織女と一緒に暮らせることになった牛朗は、一生懸命に働きました。

織女にも常に明るく優しく接して、織女の笑顔を絶やさないように
いつも心がけていました。

時が経ち、いつしか織女の心にも牛朗の善良な優しさに恋する気持ちが生まれてきました。

しかし、心優しい牛朗は織女との楽しい生活を続けていくうちに、織女の羽衣を隠している罪の深さに悩み苦しんでいたのです。

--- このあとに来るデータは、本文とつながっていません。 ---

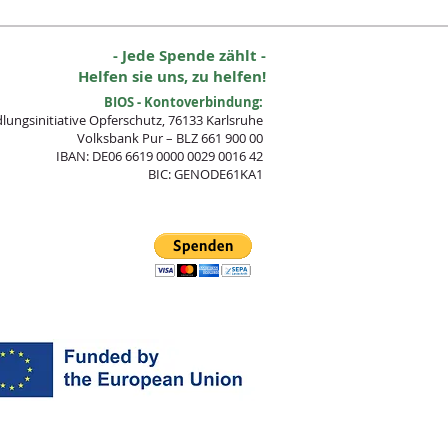
- Jede Spende zählt -
Helfen sie uns, zu helfen!
BIOS - Kontoverbindung:
lungsinitia
tive Opferschutz, 76133 Karlsruhe
Volksbank Pur – BLZ 661 900 00
IBAN: DE06 6619 0000 0029 0016 42
BIC: GENODE61KA1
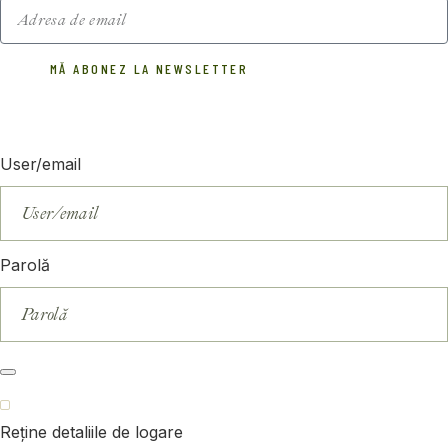
MĂ ABONEZ LA NEWSLETTER
User/email
Parolă
Reține detaliile de logare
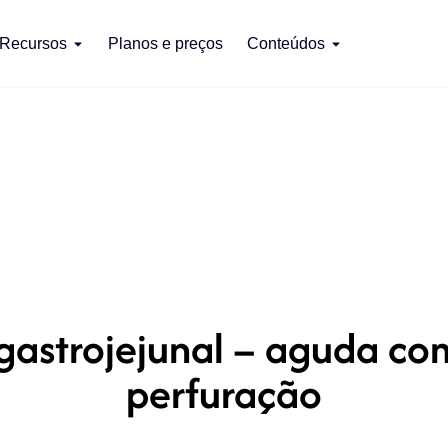
Recursos
Planos e preços
Conteúdos
gastrojejunal – aguda c
perfuração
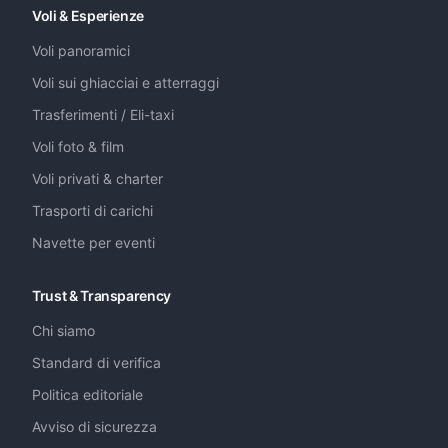
Voli & Esperienze
Voli panoramici
Voli sui ghiacciai e atterraggi
Trasferimenti / Eli-taxi
Voli foto & film
Voli privati & charter
Trasporti di carichi
Navette per eventi
Trust & Transparency
Chi siamo
Standard di verifica
Politica editoriale
Avviso di sicurezza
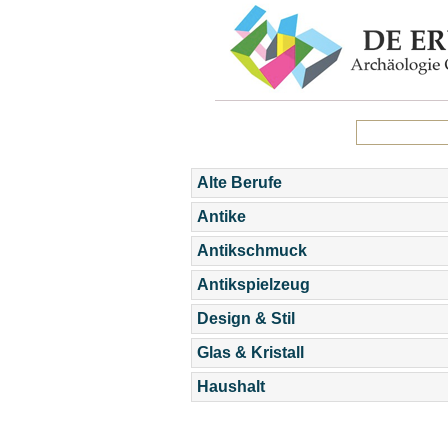
Alte Berufe
Antike
Antikschmuck
Antikspielzeug
Design & Stil
Glas & Kristall
Haushalt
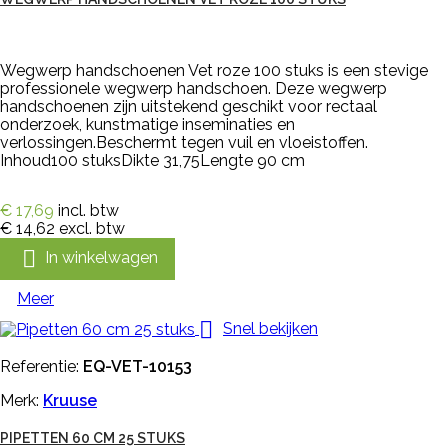
Wegwerp handschoenen Vet roze 100 stuks is een stevige
professionele wegwerp handschoen. Deze wegwerp
handschoenen zijn uitstekend geschikt voor rectaal
onderzoek, kunstmatige inseminaties en
verlossingen.Beschermt tegen vuil en vloeistoffen.
Inhoud100 stuksDikte 31,75Lengte 90 cm
€ 17,69
incl. btw
€ 14,62
excl. btw

In winkelwagen
Meer

Snel bekijken
Referentie:
EQ-VET-10153
Merk:
Kruuse
PIPETTEN 60 CM 25 STUKS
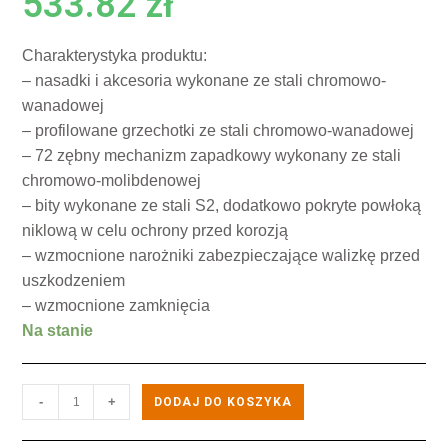
533.82
zł
Charakterystyka produktu:
– nasadki i akcesoria wykonane ze stali chromowo-
wanadowej
– profilowane grzechotki ze stali chromowo-wanadowej
– 72 zębny mechanizm zapadkowy wykonany ze stali
chromowo-molibdenowej
– bity wykonane ze stali S2, dodatkowo pokryte powłoką
niklową w celu ochrony przed korozją
– wzmocnione narożniki zabezpieczające walizkę przed
uszkodzeniem
– wzmocnione zamknięcia
Na stanie
-
+
DODAJ DO KOSZYKA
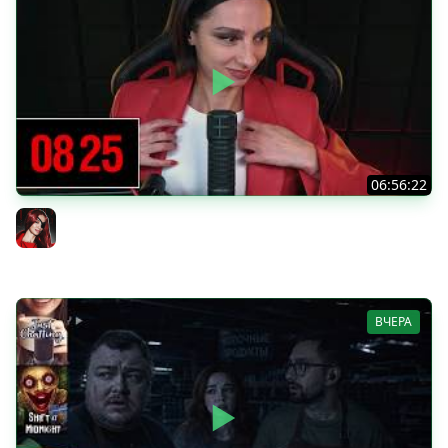
06:56:22
[СТРИМ] БОДРЫЙ ЧЕТВЕРГ С BRM | DOOMSDAY: LAST
SURVIVORS & DOOMSDAY: LAST SURVIVORS | 06.08.26
BRM
ВЧЕРА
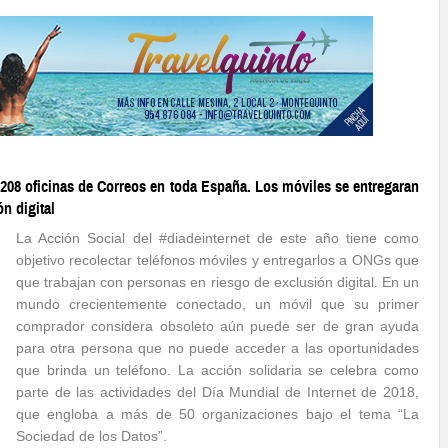
n
208
oficinas de Correos en toda España.
Los móviles se entregaran
n digital
La Acción Social del #diadeinternet de este año tiene como
objetivo recolectar teléfonos móviles y entregarlos a ONGs que
que trabajan con personas en riesgo de exclusión digital. En un
mundo crecientemente conectado, un móvil que su primer
comprador considera obsoleto aún puede ser de gran ayuda
para otra persona que no puede acceder a las oportunidades
que brinda un teléfono. La acción solidaria se celebra como
parte de las actividades del Día Mundial de Internet de 2018,
que engloba a más de 50 organizaciones bajo el tema “La
Sociedad de los Datos”.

そして、とうとう罪の重さに耐え切れなくなり、織女に隠していた羽衣を差し出し
全てを打ち明け泣きながら織女に許しを請いました。

織女は、泣きながら許しを請う牛朗から黙って羽衣を受け取りました・・・


牛朗は、これで織女との楽しい日々が終わってしまう事を覚悟しました。

すると織女は、牛朗から受け取った大切な羽衣を、突然釜戸の火の中に
投げ込んでしまいました!

牛朗は驚き、慌てて燃え上がる羽衣を取り出そうとしました。

しかし、織女は牛朗を制止して、優しく静かに言いました。

「あなたが、羽衣を隠していたのは知っていました。」

「そのせいで貴方が苦しんでいた事も・・・」

「しかし、私も羽衣の事を貴方に問いただす事が、どうしてもできませんでした。」

「それは、羽衣の事を貴方に聞くと、ここでの楽しい暮らしが終わってしまうと
思ったからなのです。」

「それでも、いつか貴方は私に真実を打ち明けてくれると信じて待っていました、
やはり、貴方は嘘の付けない誠実な優しい人・・・」

燃えてゆく羽衣を見つめながら織女は、牛朗に震える声で言いました。

「羽衣が燃えて、私はもう二度と天界には帰れません、だから・・・」

牛朗は織女の声をさえぎるように大きな声で言いました。

「どうか、私の妻になっていつまでも私と一緒にいてください!」

織女は顔を上げ、笑顔で牛朗に答えました。

「はい、いつまでも貴方と一緒にいます」

牛朗と織女は、お互い駆け寄り抱きしめあいました。

その二人の姿を、嬉しそうに白い老牛が優しい目で見つめていました。

それから、牛朗と織女は結婚し男の子と女の子の子供も授かりました。たとえ貧しくても牛朗はとても幸せでした。